As the planet continues to warm at an accelerating rate, with 2025 ranking as one of the hottest years on record, Walton’s plea represents more than just a former employee’s nostalgia for better days. It is a stark warning that the United States is systematically dismantling its capacity to understand and respond to the climate crisis at precisely the moment when that understanding is most critical to global survival.

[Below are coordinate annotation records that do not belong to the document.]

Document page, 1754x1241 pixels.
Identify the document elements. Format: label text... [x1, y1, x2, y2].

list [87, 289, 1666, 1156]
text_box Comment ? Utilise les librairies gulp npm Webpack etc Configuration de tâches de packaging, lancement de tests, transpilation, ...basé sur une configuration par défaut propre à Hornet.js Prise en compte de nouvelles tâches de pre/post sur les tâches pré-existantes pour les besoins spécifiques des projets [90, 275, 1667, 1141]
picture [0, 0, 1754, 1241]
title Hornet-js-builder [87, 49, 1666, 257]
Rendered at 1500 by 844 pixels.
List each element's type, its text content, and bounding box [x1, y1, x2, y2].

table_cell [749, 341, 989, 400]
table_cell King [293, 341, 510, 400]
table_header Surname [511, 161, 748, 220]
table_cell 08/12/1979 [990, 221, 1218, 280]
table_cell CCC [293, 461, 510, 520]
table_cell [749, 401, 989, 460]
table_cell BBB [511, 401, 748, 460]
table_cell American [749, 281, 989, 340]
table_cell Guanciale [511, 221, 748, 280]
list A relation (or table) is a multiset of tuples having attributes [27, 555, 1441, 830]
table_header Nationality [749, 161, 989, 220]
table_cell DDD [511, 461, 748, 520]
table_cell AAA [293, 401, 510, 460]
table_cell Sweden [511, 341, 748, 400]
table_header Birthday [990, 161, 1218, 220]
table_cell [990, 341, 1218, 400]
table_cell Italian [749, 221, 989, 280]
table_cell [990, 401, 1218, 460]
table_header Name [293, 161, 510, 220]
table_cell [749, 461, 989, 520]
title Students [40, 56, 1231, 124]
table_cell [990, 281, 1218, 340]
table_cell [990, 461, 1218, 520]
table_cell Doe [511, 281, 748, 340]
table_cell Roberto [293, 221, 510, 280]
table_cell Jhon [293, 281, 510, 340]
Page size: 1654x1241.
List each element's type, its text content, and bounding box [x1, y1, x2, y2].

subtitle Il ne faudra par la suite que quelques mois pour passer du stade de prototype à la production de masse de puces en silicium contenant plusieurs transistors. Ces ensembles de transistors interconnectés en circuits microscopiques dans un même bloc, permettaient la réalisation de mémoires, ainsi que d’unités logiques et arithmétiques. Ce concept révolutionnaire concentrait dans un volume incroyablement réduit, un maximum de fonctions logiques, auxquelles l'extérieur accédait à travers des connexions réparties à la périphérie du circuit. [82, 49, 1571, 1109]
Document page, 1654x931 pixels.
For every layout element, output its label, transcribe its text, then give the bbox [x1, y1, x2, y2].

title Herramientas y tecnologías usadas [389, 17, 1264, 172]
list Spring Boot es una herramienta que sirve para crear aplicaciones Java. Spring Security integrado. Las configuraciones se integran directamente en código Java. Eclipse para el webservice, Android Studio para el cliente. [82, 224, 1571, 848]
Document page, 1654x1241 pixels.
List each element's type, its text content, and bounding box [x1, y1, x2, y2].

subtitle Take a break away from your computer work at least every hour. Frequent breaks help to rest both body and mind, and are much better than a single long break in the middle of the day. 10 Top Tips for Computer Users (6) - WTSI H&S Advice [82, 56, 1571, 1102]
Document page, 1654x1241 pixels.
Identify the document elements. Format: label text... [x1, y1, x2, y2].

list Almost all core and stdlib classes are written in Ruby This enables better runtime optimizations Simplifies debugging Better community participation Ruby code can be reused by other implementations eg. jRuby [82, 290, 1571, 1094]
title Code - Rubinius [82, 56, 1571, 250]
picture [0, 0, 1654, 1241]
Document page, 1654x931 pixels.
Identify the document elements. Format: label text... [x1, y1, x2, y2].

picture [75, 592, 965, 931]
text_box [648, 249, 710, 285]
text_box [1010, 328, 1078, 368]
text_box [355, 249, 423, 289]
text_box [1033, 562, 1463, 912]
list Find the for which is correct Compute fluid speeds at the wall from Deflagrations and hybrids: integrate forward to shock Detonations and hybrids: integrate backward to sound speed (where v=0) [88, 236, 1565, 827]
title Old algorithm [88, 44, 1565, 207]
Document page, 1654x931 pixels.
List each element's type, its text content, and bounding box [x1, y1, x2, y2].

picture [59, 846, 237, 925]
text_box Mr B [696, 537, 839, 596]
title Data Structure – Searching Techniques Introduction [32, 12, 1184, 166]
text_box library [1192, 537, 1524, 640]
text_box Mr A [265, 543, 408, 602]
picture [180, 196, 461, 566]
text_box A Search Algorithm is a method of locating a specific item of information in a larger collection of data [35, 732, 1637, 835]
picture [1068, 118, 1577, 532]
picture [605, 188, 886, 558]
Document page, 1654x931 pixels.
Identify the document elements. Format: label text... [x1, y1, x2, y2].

The question now facing NASA—and the nation—is whether the agency will continue down the path of political compliance or reclaim its historic role as a trusted source of scientific truth about our changing planet. As Walton’s letter makes clear, the answer to that question may determine not just the future of American science, but the future of life on Earth itself.

Tags

climate science, NASA cuts, Trump administration, Earth monitoring, climate data, environmental research, science funding, global warming, OCO-2 satellite, Jared Isaacman, Jon Mikel Walton, federal climate policy, scientific integrity, Earth observation, climate crisis, NASA Earth Science, environmental intelligence, climate denial, scientific data, climate monitoring

Viral Sentences

NASA is systematically dismantling its climate monitoring capabilities at the worst possible moment. The United States is becoming a petrostate, and NASA is burying its own climate findings. Thousands of NASA employees have left as climate science faces unprecedented political pressure. Critical Earth observation satellites are being targeted for destruction despite collecting vital climate data. Congress saved NASA’s budget, but political pressure continues to silence climate science. The agency that once led global climate understanding is now afraid to mention “global warming” in its reports. NASA’s Earth Science fleet saves lives through better disaster forecasting and climate risk assessment. Political appointees are attempting to bury scientific findings that conflict with climate denial agendas. The world is approaching devastating climate tipping points while NASA’s voice on Earth grows silent. Former NASA leaders are now publicly pleading for the agency to return to its scientific mission.